Like anyone with a modicum of compassion and humanity I am moved by the tragedy of the Ashley X story. I think of my own children and how I would cope.

And, whilst unsure about the ethics regarding such aggressive medical and surgical interventions as high-dose oestrogen therapy, hysterectomy and breast-bud removal, I cannot help but be respectful of her parents’ apparent pragmatism.

I have visited her father’s website, however, and I have to say that I find it extremely odd. The saccharine “Pillow Angel” sobriquet infantilises Ashley and suggests the sinister proposition that eternally small and cuddle-some disabled people are more acceptable (and perhaps less troublesome and easier on the eye) than ugly grown-up ones. 

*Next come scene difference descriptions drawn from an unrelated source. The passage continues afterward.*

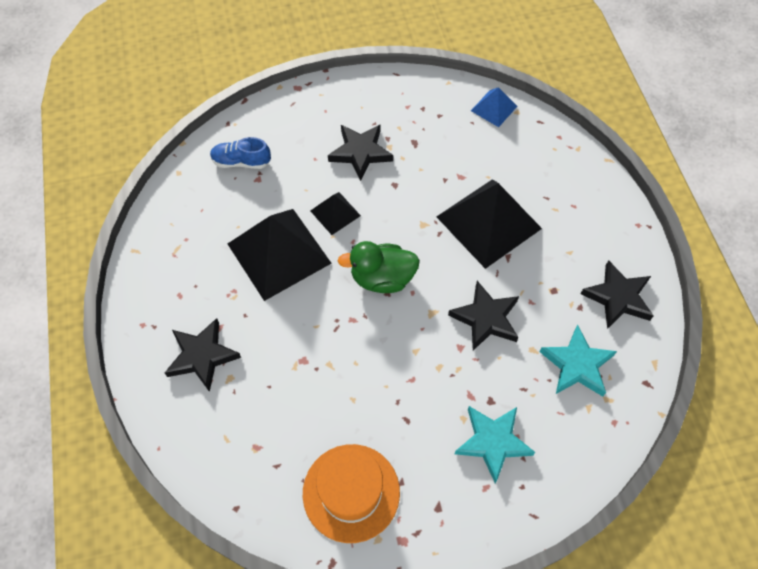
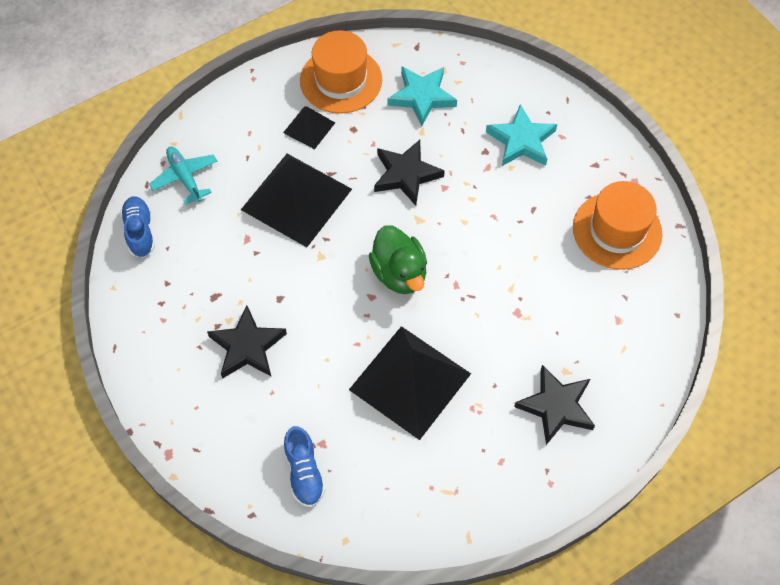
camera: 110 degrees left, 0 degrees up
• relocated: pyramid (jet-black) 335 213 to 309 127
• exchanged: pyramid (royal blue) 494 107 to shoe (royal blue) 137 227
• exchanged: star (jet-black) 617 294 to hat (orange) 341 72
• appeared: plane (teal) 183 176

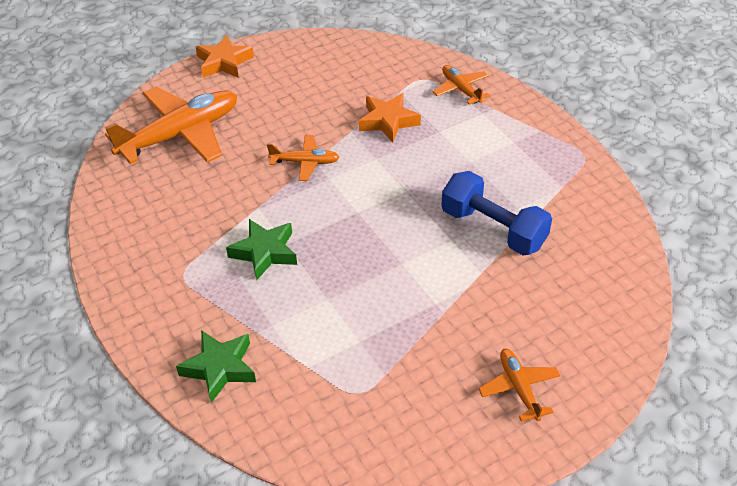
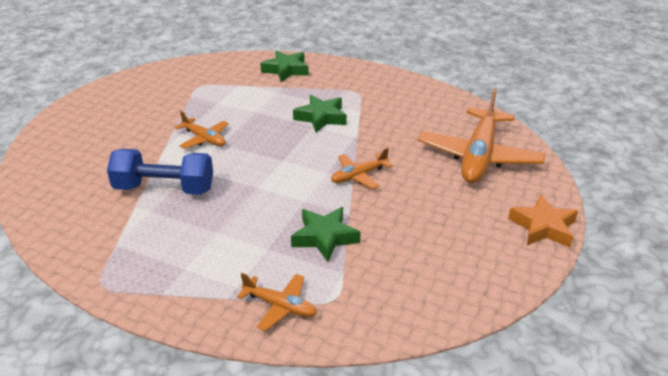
camera: 145 degrees right, 10 degrees down
• colour: star (orange) 390 118 to star (emerald) 326 234
• relocated: plane (orange) 519 385 to 202 130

Were I in this man’s position, I doubt that I could find enough faith in current medical opinion to accept entirely, as he seems to have done, the hopelessness of my child’s condition; I feel strongly that I would want to cling on to any (be it ever so slight) possibility that she might in some way develop beyond the “Pillow Angel” stage. Such a desire, I believe, arises out of my nature as a human being. 

“Our daughter Ashley had a normal birth, but her mental and motor faculties did not develop. Over the years, neurologists, geneticists and other specialists conducted every known traditional and experimental test, but still could not determine a diagnosis or a cause. Doctors call her condition ‘static encephalopathy of unknown etiology’…and one that will not improve.” (my italics)

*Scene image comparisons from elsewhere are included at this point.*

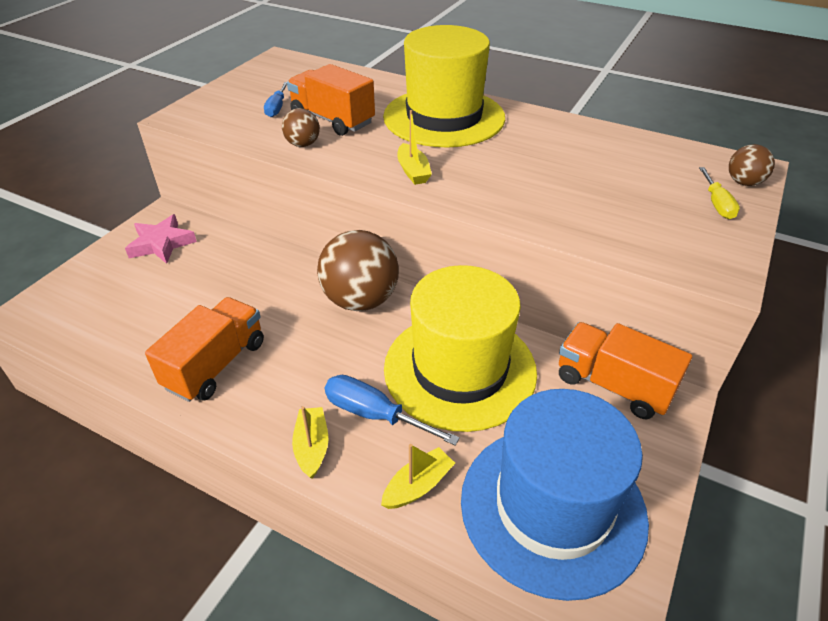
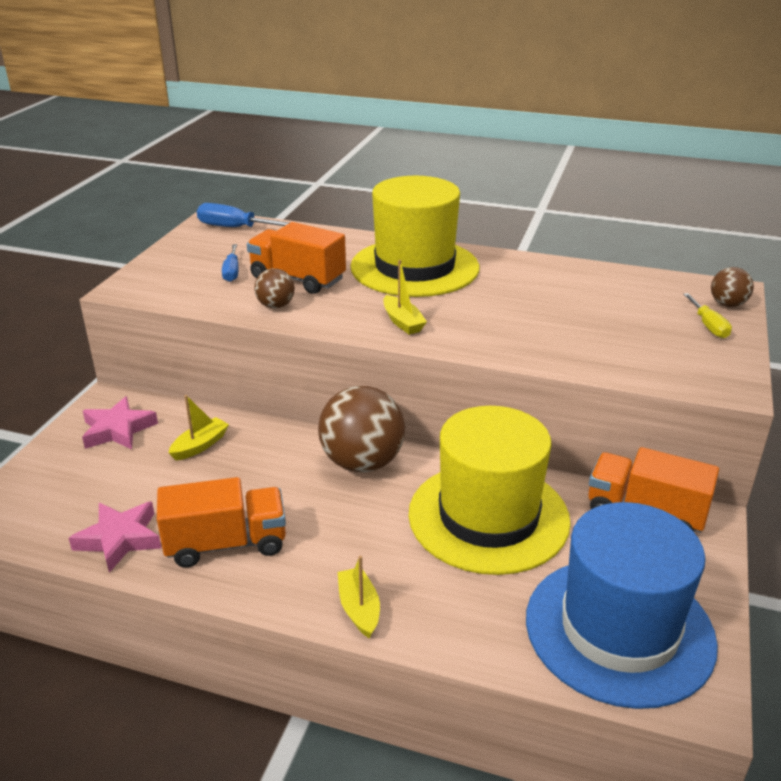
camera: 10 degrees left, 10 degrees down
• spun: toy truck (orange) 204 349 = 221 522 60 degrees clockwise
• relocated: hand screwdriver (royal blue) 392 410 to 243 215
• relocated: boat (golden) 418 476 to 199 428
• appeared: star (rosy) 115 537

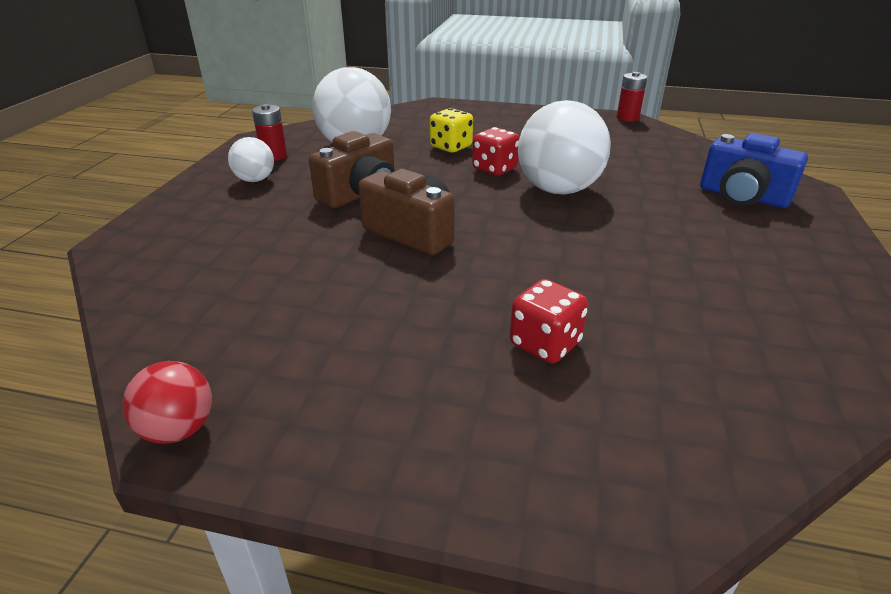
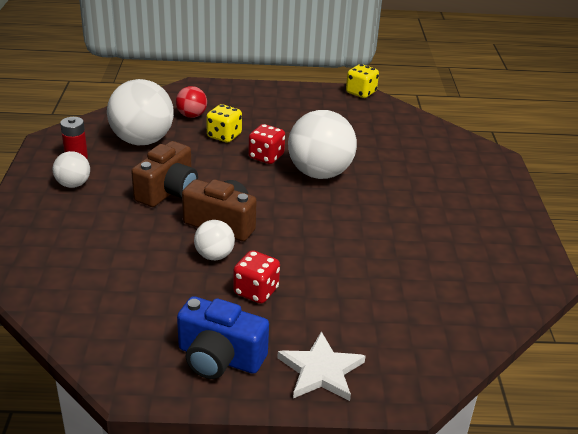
camera: 15 degrees left, 0 degrees up
• relocated: play ball (red) 167 402 to 191 102
• relocated: game die (red) 548 321 to 256 277
• exchanged: power cell (red) 632 97 to game die (golden) 362 81
• relocated: photo camera (royal blue) 754 170 to 223 337
• appeared: play ball (snow-white) 214 240
• appeared: star (snow-white) 321 366

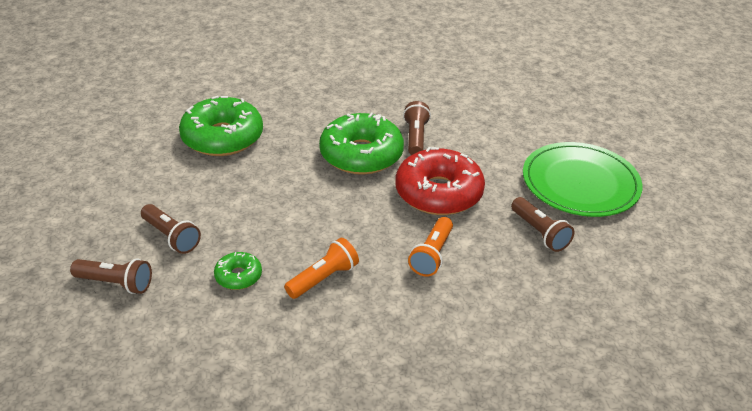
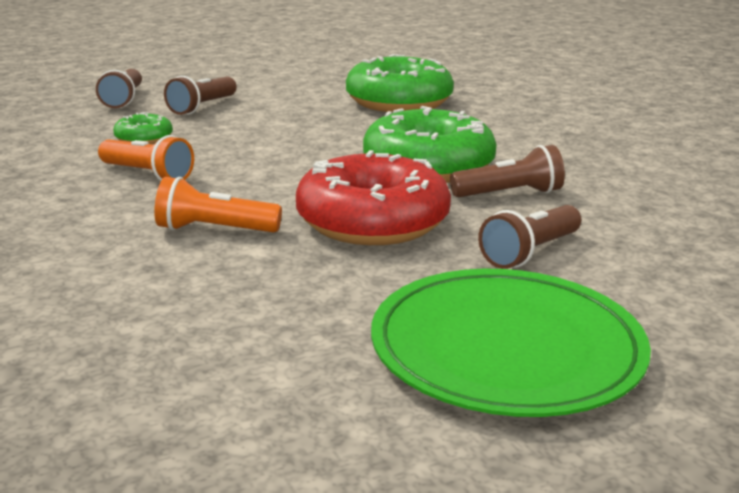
camera: 75 degrees right, 15 degrees down
• relocated: flashlight (russet) 542 224 to 529 237

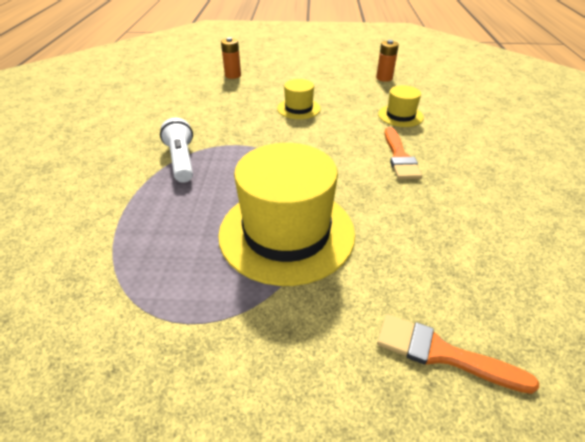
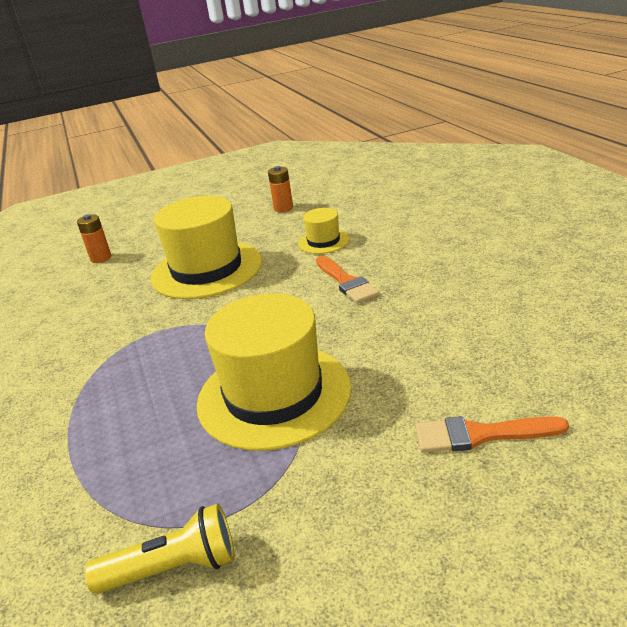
camera: 20 degrees left, 10 degrees down
• missing: flashlight (snow-white) 176 150
• size: hat (golden) 299 99 = 206 247 x2.10
• appeared: flashlight (golden) 159 549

Everything that has been done to Ashley is legitimised by the contention that the primary purpose is to increase her quality of life. The ethics committee that sanctioned the treatment reached its decision based on the medical opinion that she would not develop beyond the mental age of three months.

But the combined might of the medical establishment “could not determine a diagnosis or cause”.

If they can’t determine a cause how can they say with certainty that the condition will not, even marginally, improve? Such a prognosis is no more than a speculation. The assumption that because she has not changed so far she never will is not one I find 100% reliable. It’s a theory not a fact.

And who is to say that some medical advance in Ashley’s lifetime won’t make it possible for her to live a more “normal” adult life?

There are more questions of this nature but it’s pointless to ask them because it’s too late now, isn’t it?